Ringworm is a highly contagious, superficial fungal skin infection, due to dermatophyte fungi (dermatophytosis). It is one of the most common infectious skin diseases of horses and can spread to other in-contact animals and humans. Clinical signs include scaling, crusting and hair loss, most commonly where tack causes skin trauma (girth, saddle region, neck and head).
Ringworm can affect horses at any age but younger horses in groups, as well as older and immunocompromised animals, are most at risk.

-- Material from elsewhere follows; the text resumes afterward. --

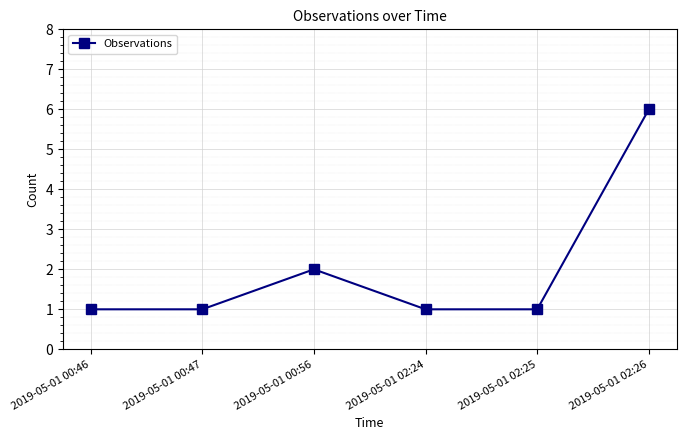

What is the label of the 3rd point from the left?

2019-05-01 00:56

Some immunity develops with age, but horses can be re-infected.

What causes ringworm?

Several dermatophyte species can cause the disease. Most commonly Trichophyton spp and Microsporum spp fungi are involved. Damage to the skin, which may only be very slight, allows infection to access the outer layer of skin and hair follicles. Poor hygiene, overcrowding, tack rubbing and ectoparasites (such as lice) are predisposing factors for the infection of hair follicles. There is an incubation period of 2-3 weeks, which means that other horses may have been infected by the time the first signs of infection are seen.
The infection causes skin inflammation and hair loss.

How will I know if my horse has ringworm?

Ringworm may initially present as small circular patches of erect hairs, which progress to pustules, crusts, scaling and hair loss. This usually occurs in areas of tack rubbing or insect bites thus the whole body can be affected, with face, neck and girth region most commonly involved. There may be single or multiple lesions, which can be clustered or widespread. If lesions coalesce, the typical circular appearance is lost. Some lesions may be painful and leave a wet oozing surface when the hair is pulled away, but usually there is dry and scaly hair loss. The lesions tend not to be itchy.
Hair re-growth starts in the centre of the lesion and active disease extends outwards. In some horses, the hair coat merely looks rough with broken hairs and only small areas of hair loss.
Often more than one horse is affected and also other animals (dogs, cats) or humans may develop skin lesions.
Secondary bacterial infection can result in a purulent discharge and more painful lesions.

How will my vet confirm my horse has ringworm?

Your vet will need to know the complete history of the problem and will carry out a physical examination of your horse. Ringworm lesions can look similar to rain scald (dermatophilosis), sarcoids or skin rubs.
Hair samples and skin scrapings from the edge of the lesion will be taken to perform a microscopic examination to look for the presence of dermatophyte fungi.
A sample may be cultured to identify the fungal species involved (this can take up to 30 days) or a PCR test may be used for the detection of dermatophytes.
Your vet may choose to perform a skin biopsy to confirm fungal infection.

Can my horse be treated for ringworm?

The disease is usually self-limiting in immunocompetent animals and it requires 1-4 months to resolve.
Treatment is generally recommended to reduce duration, severity and limit spreading to other subjects. Gloves and overalls should be worn when dealing with infected horses and hands washed thoroughly afterwards.
 Anti-fungal topical shampoos, rinses and creams can be used to treat the horse.  All lesions and surrounding areas, and ideally all the hair coat, should be treated, at least 2-3 times weekly and continued for 2-4 weeks after resolution of the clinical signs.
Any potentially contaminated areas, such as stabling, should be thoroughly disinfected. All rugs, tack and grooming equipment should also be washed in fungicidal disinfectant.  
Re-infection is possible for horses previously exposed.

How can I prevent my horse from developing ringworm?

Fungal spores can survive for long periods in the stable and there is no specific prevention for ringworm. New arrivals should be quarantined prior to admittance onto the main yard. Tack, rugs and brushes, etc should not be shared between horses. Good horse and stable hygiene and well-fitting clean tack can help limit the risk of infection.
Isolation of infected animals reduces the risk of spread to other horses. Wearing gloves, protective clothing and washing hands is good practice when handling and treating infected horses.